Dreams for a Catholic hospital

This is not exactly the heyday of Catholic healthcare. Then again, it wasn't exactly popular to set up hospitals in the days of St. Basil, either. So, ignoring the largely ambivalent-at-best atmosphere for Catholic hospitals, I have been dreaming of starting a truly Catholic hospital since college. I've been jotting down ideas for eight years.

The first thing I wanted, oddly enough, were placards with quotes from saints and Scripture on suffering. These would hang opposite each patient bed in every room, accompanied by crucifixes, and routinely changed. The hospital and have semi-private rooms for companionship with others, which is important in illness. (Of course, the hospital would also have private rooms, which are necessary in certain circumstances.)

The hospital would need a dedicated staff of the nurses, but also some employees who would spend time with patients, escorting them at the end of life or accompanying them on the way of the cross. For this purpose, I wasn't sure who I would hire. Volunteers? Nuns? Retired people? I'm still not sure. But I wanted someone to spend time with the sick. I thought about a renewal of Catholic religious sisters. The Sisters of Mercy, the Ursulines.... This kind of project cries out to be done, and it cries out for consecrated people. Who will do it?

I would look for doctors who know the purpose of their art: pro-life, and pro-family. I would look for pharmacists who would treat people as persons.  I would look for chaplains who would celebrate daily Mass in a prominent chapel and visit, visit, visit patients.
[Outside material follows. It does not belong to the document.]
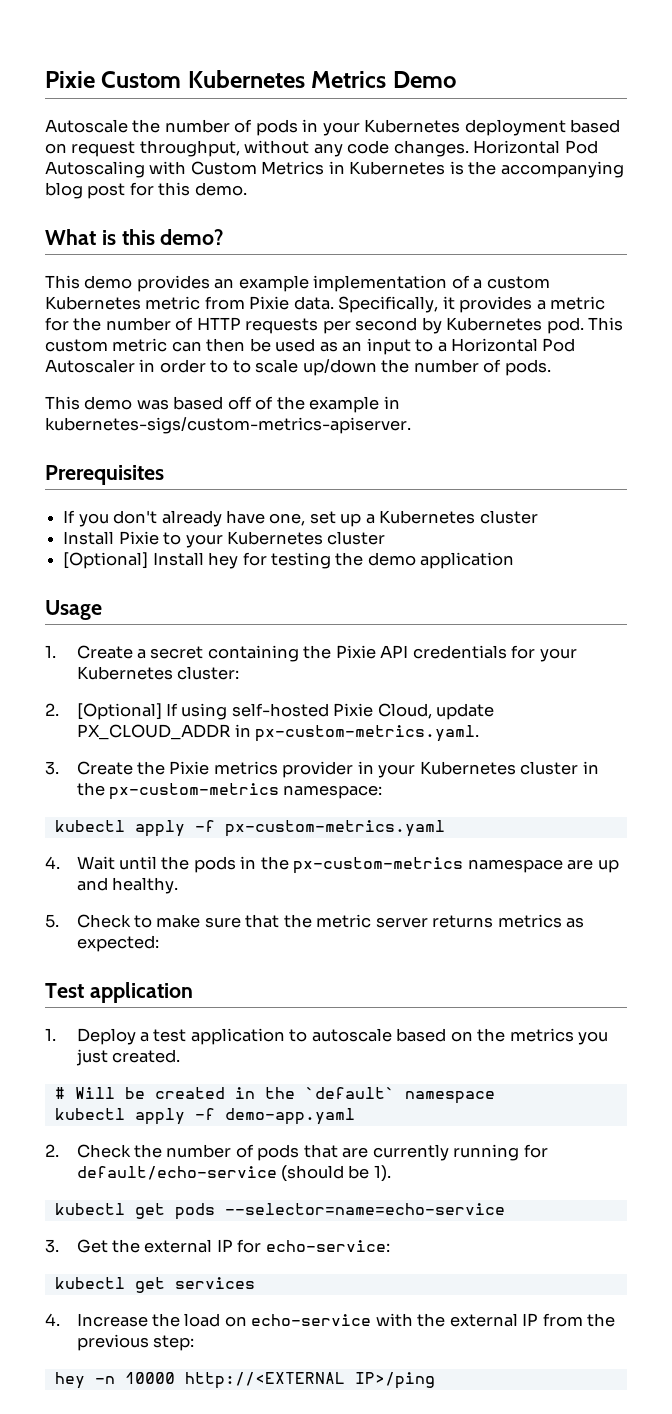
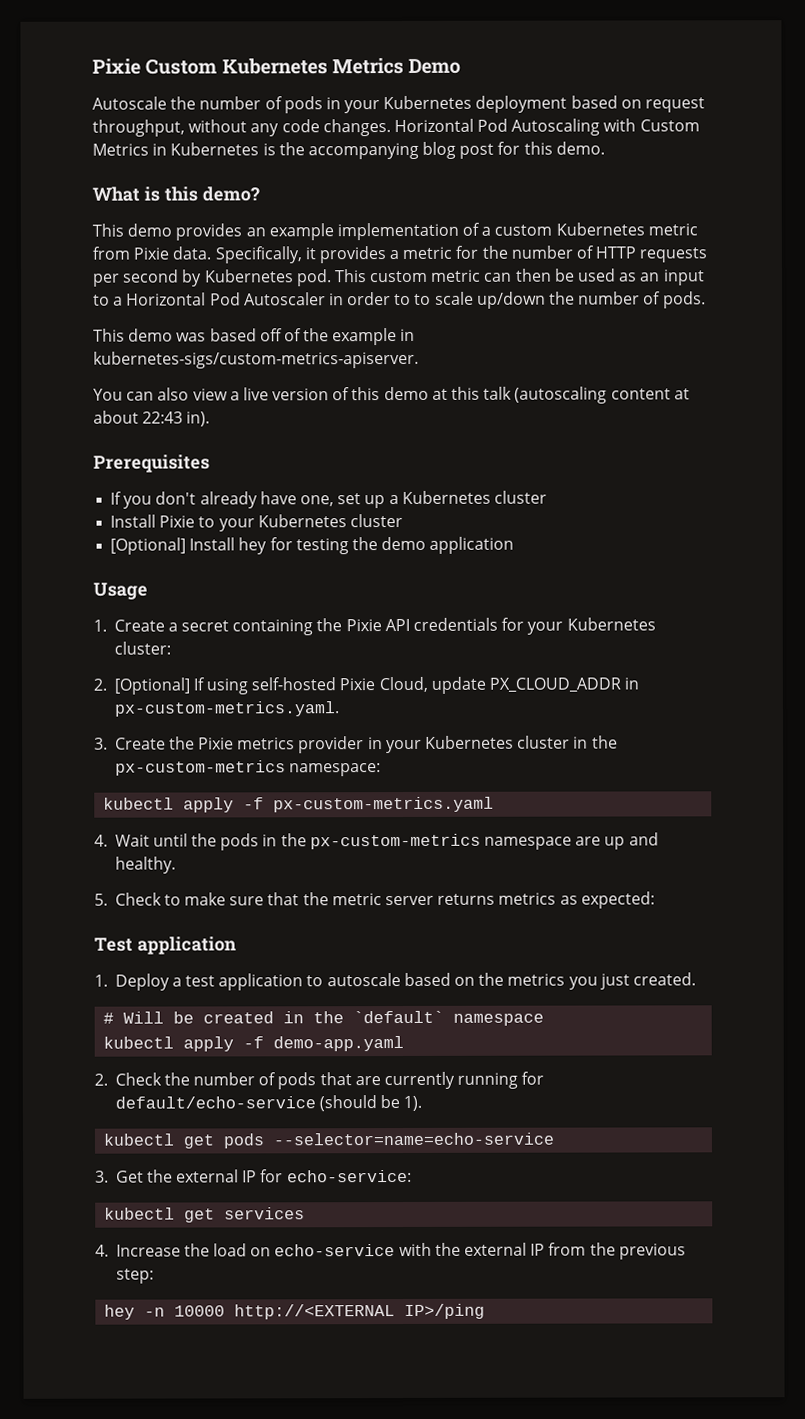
(411, 425) none -> [93,386,690,404] [93,410,211,427] // You can also view a live version of this demo at this talk (autoscaling content at about 22:43 in).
In college, I sort of wanted to be the person who would "do it" but I didn't think it would be me, and I didn't seriously want to do all that. I prayed that God would send an instrument, like he sent St. Pio to Italy. (When I heard all the work that Jere Palazzo had to do to try a similar facility in Kentucky, I was sure that this was out of my league.)

Src: thecontributor.com
Now, I am not so sure. I am afraid that one of these "instruments" I prayed for, is me. I may be one of multiple instruments, but I am less and less able to escape the feeling that I should start something crazy, even while healthcare is falling to pieces and religion is intolerable.